Average cost of financing a car

New car Used car
Duration (months) 70 68.2
Monthly payment $ 575 $ 432
Amount funded $ 35,040 $ 23,958
APR 4.51% 8.10%
Deposit $ 4,729 $ 3,345

Regardless of whether you’re considering a new car or a used car, it’s worth looking beyond just dealers near your home, Drury said. The larger the radius of your search, the more options you have.

There are also other ways to lower the cost of your purchase. Depending on your credit score, you may be able to find a 0% financing agreement for a new car. Otherwise, the average interest rate paid on a new car loan is about 4.5%, according to Edmunds.

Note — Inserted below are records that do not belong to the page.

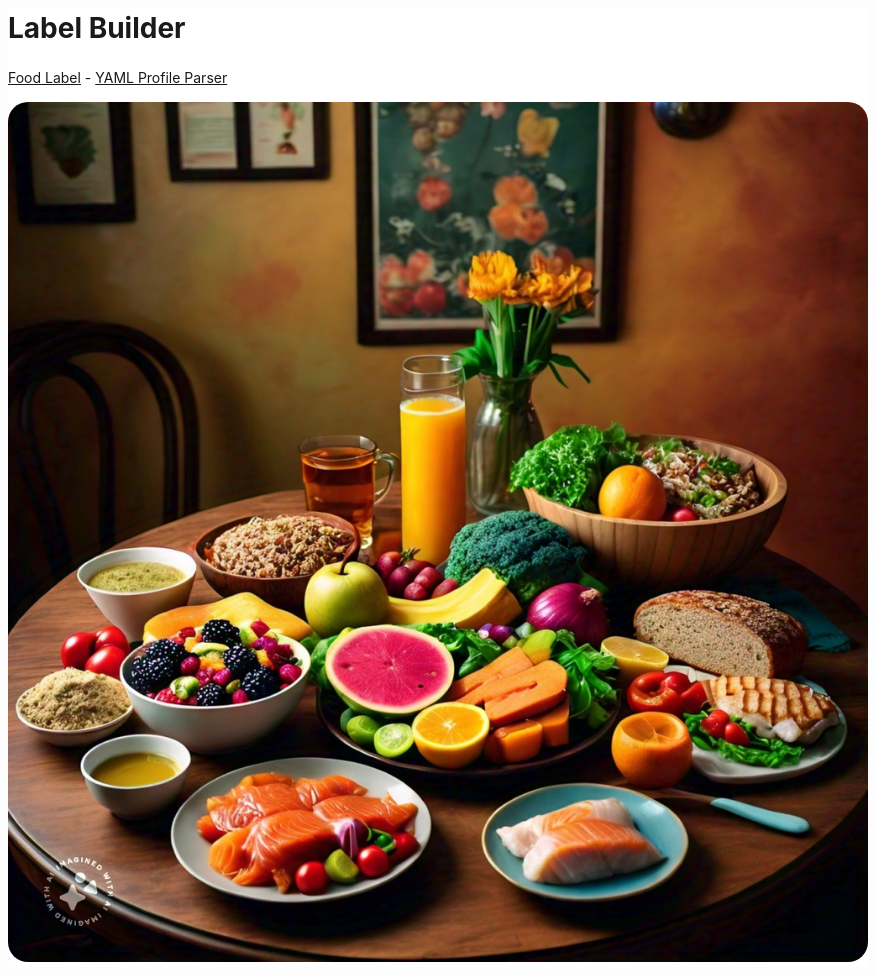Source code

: # Label Builder

[Food Label](/data-commons/docs/food/) - [YAML Profile Parser](/io/template/parser/)  


<a href="img/balanced-meal.jpg"><img src="img/balanced-meal.jpg" style="width:100%;border-radius:20px;"></a>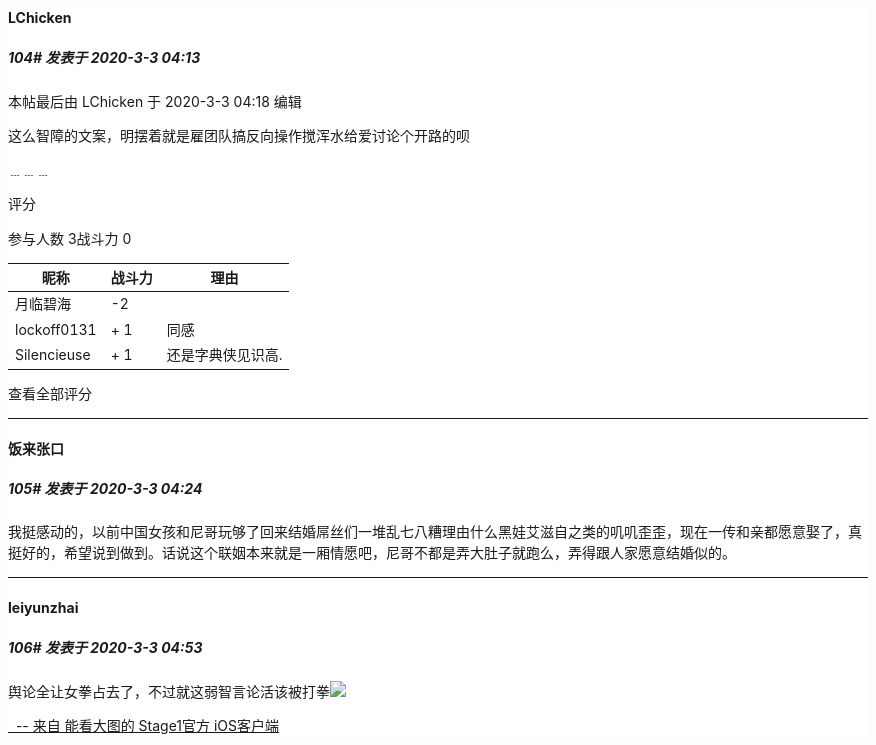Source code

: ####  LChicken  
##### 104#       发表于 2020-3-3 04:13



 本帖最后由 LChicken 于 2020-3-3 04:18 编辑 

这么智障的文案，明摆着就是雇团队搞反向操作搅浑水给爱讨论个开路的呗



﹍﹍﹍

评分





 参与人数 3战斗力 0

|昵称|战斗力|理由|
|----|---|---|
| 月临碧海|-2||
| lockoff0131| + 1|同感|
| Silencieuse| + 1|还是字典侠见识高.|



查看全部评分






*****

####  饭来张口  
##### 105#       发表于 2020-3-3 04:24




我挺感动的，以前中国女孩和尼哥玩够了回来结婚屌丝们一堆乱七八糟理由什么黑娃艾滋自之类的叽叽歪歪，现在一传和亲都愿意娶了，真挺好的，希望说到做到。话说这个联姻本来就是一厢情愿吧，尼哥不都是弄大肚子就跑么，弄得跟人家愿意结婚似的。







*****

####  leiyunzhai  
##### 106#       发表于 2020-3-3 04:53




舆论全让女拳占去了，不过就这弱智言论活该被打拳<img src="https://static.saraba1st.com/image/smiley/face2017/028.png" referrerpolicy="no-referrer">

[  -- 来自 能看大图的 Stage1官方 iOS客户端](https://itunes.apple.com/fi/app/saraba1st/id1221237470?mt=8)
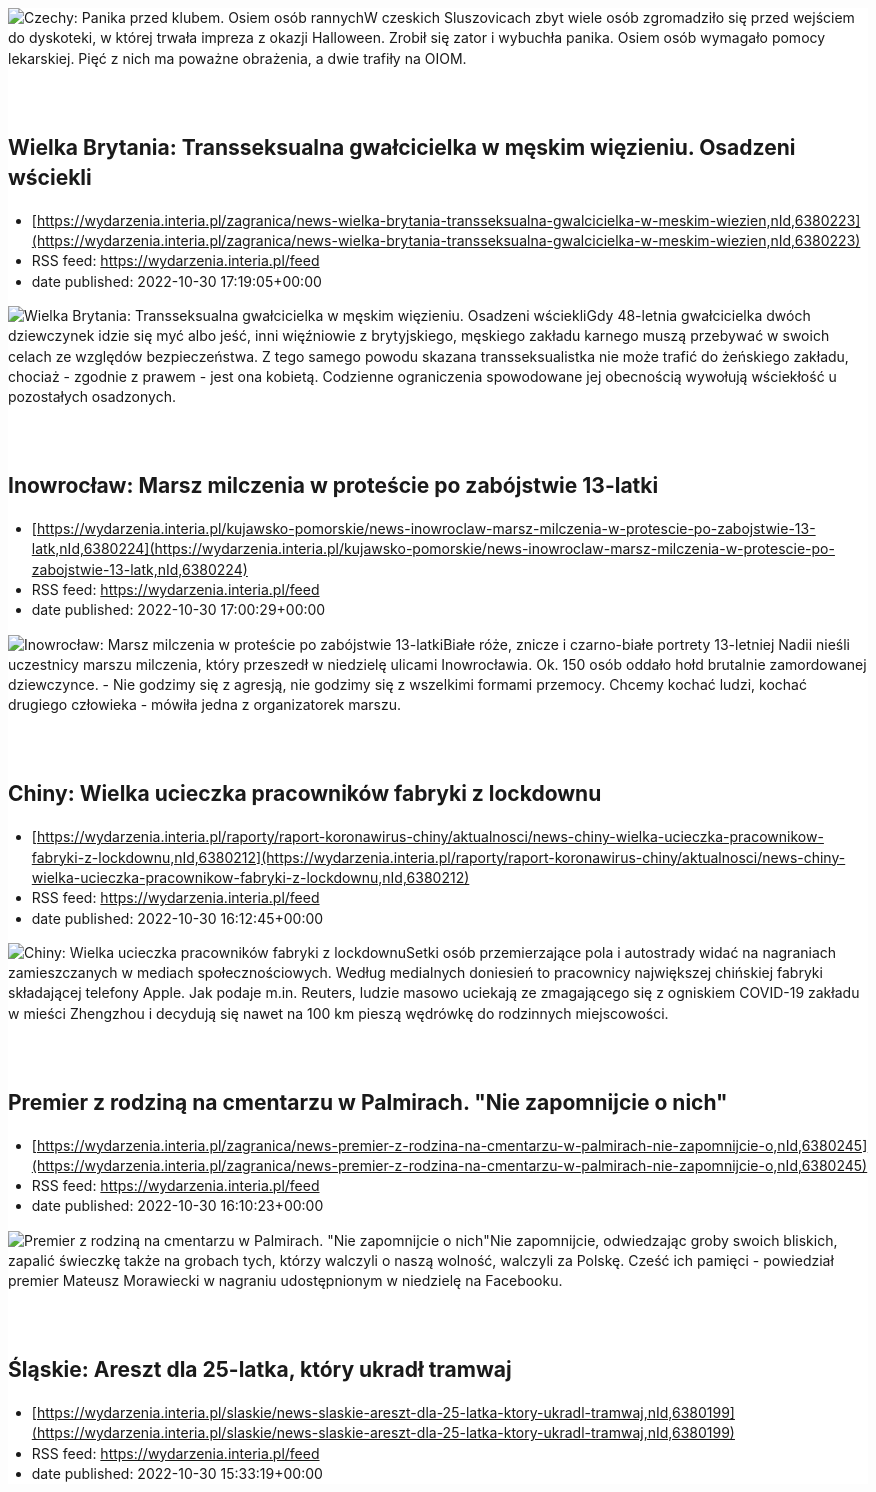 <p><a href="https://wydarzenia.interia.pl/zagranica/news-czechy-panika-przed-klubem-osiem-osob-rannych,nId,6380237"><img align="left" alt="Czechy: Panika przed klubem. Osiem osób rannych" src="https://i.iplsc.com/czechy-panika-przed-klubem-osiem-osob-rannych/000G9UHRFRKL8D6P-C321.jpg" /></a>W czeskich Sluszovicach zbyt wiele osób zgromadziło się przed wejściem do dyskoteki, w której trwała impreza z okazji Halloween. Zrobił się zator i wybuchła panika. Osiem osób wymagało pomocy lekarskiej. Pięć z nich ma poważne obrażenia, a dwie trafiły na OIOM.
</p><br clear="all" />

## Wielka Brytania: Transseksualna gwałcicielka w męskim więzieniu. Osadzeni wściekli
 - [https://wydarzenia.interia.pl/zagranica/news-wielka-brytania-transseksualna-gwalcicielka-w-meskim-wiezien,nId,6380223](https://wydarzenia.interia.pl/zagranica/news-wielka-brytania-transseksualna-gwalcicielka-w-meskim-wiezien,nId,6380223)
 - RSS feed: https://wydarzenia.interia.pl/feed
 - date published: 2022-10-30 17:19:05+00:00

<p><a href="https://wydarzenia.interia.pl/zagranica/news-wielka-brytania-transseksualna-gwalcicielka-w-meskim-wiezien,nId,6380223"><img align="left" alt="Wielka Brytania: Transseksualna gwałcicielka w męskim więzieniu. Osadzeni wściekli" src="https://i.iplsc.com/wielka-brytania-transseksualna-gwalcicielka-w-meskim-wiezien/000G9UDCBGFPBHGV-C321.jpg" /></a>Gdy 48-letnia gwałcicielka dwóch dziewczynek idzie się myć albo jeść, inni więźniowie z brytyjskiego, męskiego zakładu karnego muszą przebywać w swoich celach ze względów bezpieczeństwa. Z tego samego powodu skazana transseksualistka nie może trafić do żeńskiego zakładu, chociaż - zgodnie z prawem - jest ona kobietą. Codzienne ograniczenia spowodowane jej obecnością wywołują wściekłość u pozostałych osadzonych.</p><br clear="all" />

## Inowrocław: Marsz milczenia w proteście po zabójstwie 13-latki
 - [https://wydarzenia.interia.pl/kujawsko-pomorskie/news-inowroclaw-marsz-milczenia-w-protescie-po-zabojstwie-13-latk,nId,6380224](https://wydarzenia.interia.pl/kujawsko-pomorskie/news-inowroclaw-marsz-milczenia-w-protescie-po-zabojstwie-13-latk,nId,6380224)
 - RSS feed: https://wydarzenia.interia.pl/feed
 - date published: 2022-10-30 17:00:29+00:00

<p><a href="https://wydarzenia.interia.pl/kujawsko-pomorskie/news-inowroclaw-marsz-milczenia-w-protescie-po-zabojstwie-13-latk,nId,6380224"><img align="left" alt="Inowrocław: Marsz milczenia w proteście po zabójstwie 13-latki" src="https://i.iplsc.com/inowroclaw-marsz-milczenia-w-protescie-po-zabojstwie-13-latk/000G9UCA4LME6LGK-C321.jpg" /></a>Białe róże, znicze i czarno-białe portrety 13-letniej Nadii nieśli uczestnicy marszu milczenia, który przeszedł w niedzielę ulicami Inowrocławia. Ok. 150 osób oddało hołd brutalnie zamordowanej dziewczynce. - Nie godzimy się z agresją, nie godzimy się z wszelkimi formami przemocy. Chcemy kochać ludzi, kochać drugiego człowieka - mówiła jedna z organizatorek marszu.</p><br clear="all" />

## Chiny: Wielka ucieczka pracowników fabryki z lockdownu
 - [https://wydarzenia.interia.pl/raporty/raport-koronawirus-chiny/aktualnosci/news-chiny-wielka-ucieczka-pracownikow-fabryki-z-lockdownu,nId,6380212](https://wydarzenia.interia.pl/raporty/raport-koronawirus-chiny/aktualnosci/news-chiny-wielka-ucieczka-pracownikow-fabryki-z-lockdownu,nId,6380212)
 - RSS feed: https://wydarzenia.interia.pl/feed
 - date published: 2022-10-30 16:12:45+00:00

<p><a href="https://wydarzenia.interia.pl/raporty/raport-koronawirus-chiny/aktualnosci/news-chiny-wielka-ucieczka-pracownikow-fabryki-z-lockdownu,nId,6380212"><img align="left" alt="Chiny: Wielka ucieczka pracowników fabryki z lockdownu" src="https://i.iplsc.com/chiny-wielka-ucieczka-pracownikow-fabryki-z-lockdownu/000G9U9ZXF93LR2Y-C321.jpg" /></a>Setki osób przemierzające pola i autostrady widać na nagraniach zamieszczanych w mediach społecznościowych. Według medialnych doniesień to pracownicy największej chińskiej fabryki składającej telefony Apple. Jak podaje m.in. Reuters, ludzie masowo uciekają ze zmagającego się z ogniskiem COVID-19 zakładu w mieści Zhengzhou i decydują się nawet na 100 km pieszą wędrówkę do rodzinnych miejscowości.</p><br clear="all" />

## Premier z rodziną na cmentarzu w Palmirach. "Nie zapomnijcie o nich"
 - [https://wydarzenia.interia.pl/zagranica/news-premier-z-rodzina-na-cmentarzu-w-palmirach-nie-zapomnijcie-o,nId,6380245](https://wydarzenia.interia.pl/zagranica/news-premier-z-rodzina-na-cmentarzu-w-palmirach-nie-zapomnijcie-o,nId,6380245)
 - RSS feed: https://wydarzenia.interia.pl/feed
 - date published: 2022-10-30 16:10:23+00:00

<p><a href="https://wydarzenia.interia.pl/zagranica/news-premier-z-rodzina-na-cmentarzu-w-palmirach-nie-zapomnijcie-o,nId,6380245"><img align="left" alt="Premier z rodziną na cmentarzu w Palmirach. &quot;Nie zapomnijcie o nich&quot;" src="https://i.iplsc.com/premier-z-rodzina-na-cmentarzu-w-palmirach-nie-zapomnijcie-o/000G9UJ3APPF0SXD-C321.jpg" /></a>Nie zapomnijcie, odwiedzając groby swoich bliskich, zapalić świeczkę także na grobach tych, którzy walczyli o naszą wolność, walczyli za Polskę. Cześć ich pamięci - powiedział premier Mateusz Morawiecki w nagraniu udostępnionym w niedzielę na Facebooku.</p><br clear="all" />

## Śląskie: Areszt dla 25-latka, który ukradł tramwaj
 - [https://wydarzenia.interia.pl/slaskie/news-slaskie-areszt-dla-25-latka-ktory-ukradl-tramwaj,nId,6380199](https://wydarzenia.interia.pl/slaskie/news-slaskie-areszt-dla-25-latka-ktory-ukradl-tramwaj,nId,6380199)
 - RSS feed: https://wydarzenia.interia.pl/feed
 - date published: 2022-10-30 15:33:19+00:00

This is 8.1% for used cars.

Keep in mind that the longer you extend your loan – say, 72 or 84 months (six or seven years) – to make the monthly payments, the more you pay in interest (unless it’s 0%) and the more likely you eventually trade it in for a new car before paying it off.

And in that scenario, if the trade-in value is less than what is owed on the loan, consumers can pass that “negative equity” on to the loan for their next car.